Political representation of Muslims has never been taken seriously. It has only been token. Maulana Azad hai, bas maulana rahenge. After that there was no one. People blame Partition for the situation of Muslims but that happened over 60 years ago. What have you done since? Why are you giving Haj subsidies and funds for madrasa modernisation? Stop such funding. It is not a great loss to the community. Subsidise our girls’ education. Allow us to build more schools.
Zeeshan Shaikh:What is your stand on reservation for Muslims?
I am all for it. I have seen poor Muslims benefiting from reservation. Poor Muslim children who could have not got into colleges have become doctors, engineers. The community needs more access to education. When the UPA was in power, just before the 12th Five Year Plan was being worked on, I took a delegation of Muslim MPs seeking that pre- and post-matric minority scholarships be made demand-driven. A study was done and it was said that the scheme would cost Rs 24,000 crore, which is half the price of a submarine. But that was not done. What stops the government? Muslims want to study but facilities are not being provided. Don’t do anything for us. Humko machchi mat do; machchi pakadna sikha do. Hum toofan ka saamna kar lenge.
Smita Nair: How are you tackling radicalisation and the ISIS threat?
We have always said ISIS is un-Islamic. I tell young guys if they are so keen on doing jihad, they should do it against poverty, illiteracy. Do jihad the democratic way by joining the MIM and taking on right-wing organisations. Fight social evils here. We also need to engage in a cerebral debate with the youth. ISIS does its online propaganda quite well. Young, impressionable children get attracted to it. The community needs to not only condemn them but also help in giving the youth a proper direction in life.
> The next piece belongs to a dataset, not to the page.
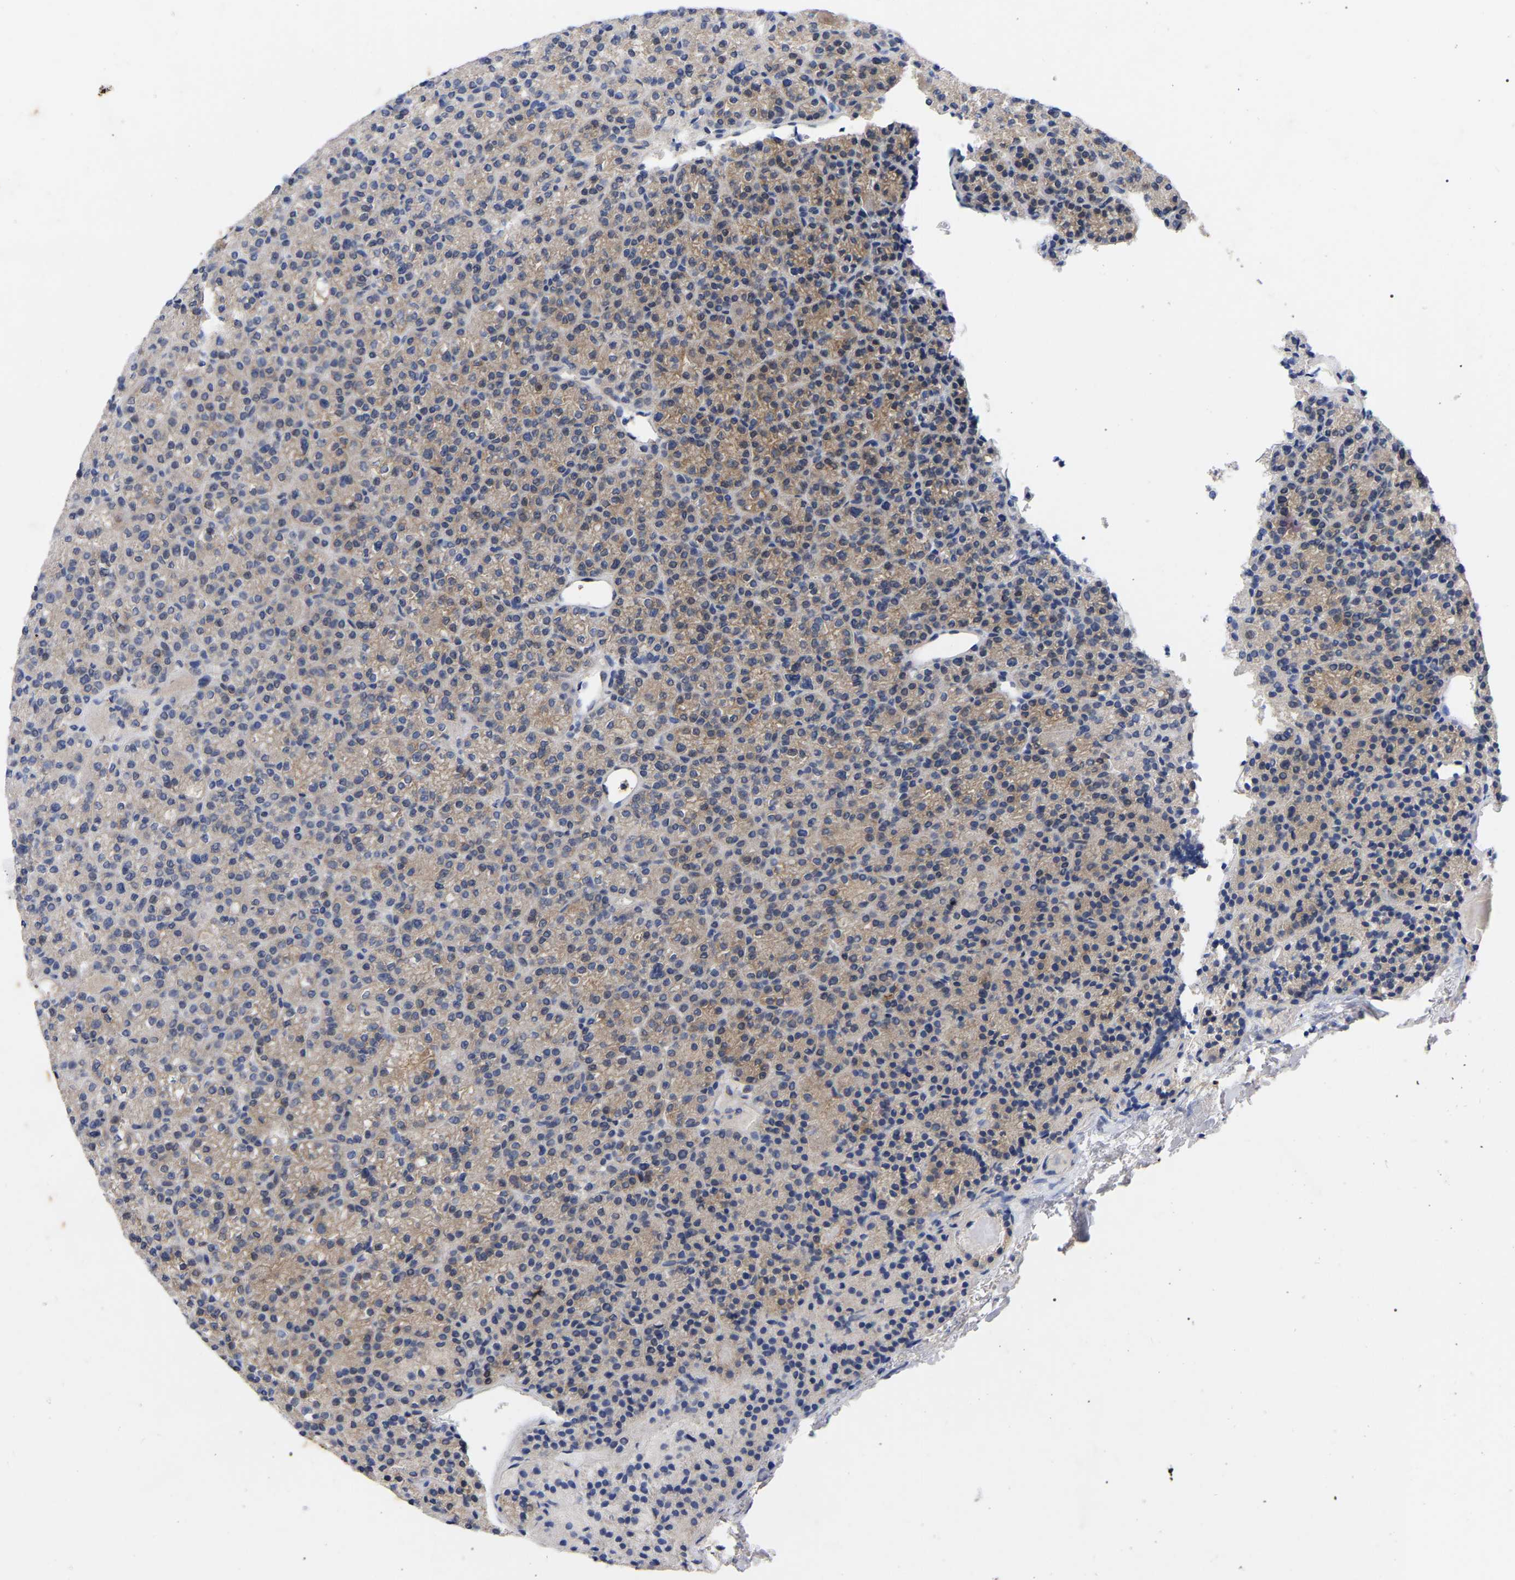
{"staining": {"intensity": "weak", "quantity": ">75%", "location": "cytoplasmic/membranous"}, "tissue": "parathyroid gland", "cell_type": "Glandular cells", "image_type": "normal", "snomed": [{"axis": "morphology", "description": "Normal tissue, NOS"}, {"axis": "morphology", "description": "Adenoma, NOS"}, {"axis": "topography", "description": "Parathyroid gland"}], "caption": "A low amount of weak cytoplasmic/membranous positivity is present in approximately >75% of glandular cells in normal parathyroid gland.", "gene": "TCP1", "patient": {"sex": "female", "age": 64}}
Smita Nair: What do you think about how the trust vote was won by the BJP government in Maharashtra?
They should have asked for an actual division of votes and proved their majority. We would have voted against the government. The best thing about the trust vote was to see Prithviraj Chavan sitting on the steps of the Assembly. It was a picture that needed to be framed and kept for posterity. Jinko kal tak sab salaam karte the, aaj public ne unko zameen par bitha diya. This is real democracy.
Smita Nair: Would you shake hands with Narendra Modi?
He is the Prime Minister of the country and I respect him for that position. I, however, have the right to oppose him. If tomorrow, I am the CM and under my watch, 5,000 people die, of which one of them is your father or mother, will you shake hands with me? I will not forget Gujarat until all those guilty are punished. He is the PM and I respect him, but that does not mean that I have to pay obeisance to him.
Zeeshan Shaikh: Do you think it is difficult for a Muslim candidate to get votes outside the community?
It is difficult for Muslims to get elected. They are only getting elected from constituencies where Muslims make up over 30 per cent of the voters. As a Muslim politician, you should stand in elections only if there are more than 30 per cent Muslims in your constituency or it is better that you sit at home. A Muslim can vote for a member of the other community but he will not get their vote as they do not want a Muslim to win. I would like to see Zafar Sareshwala contest from Gujarat and win.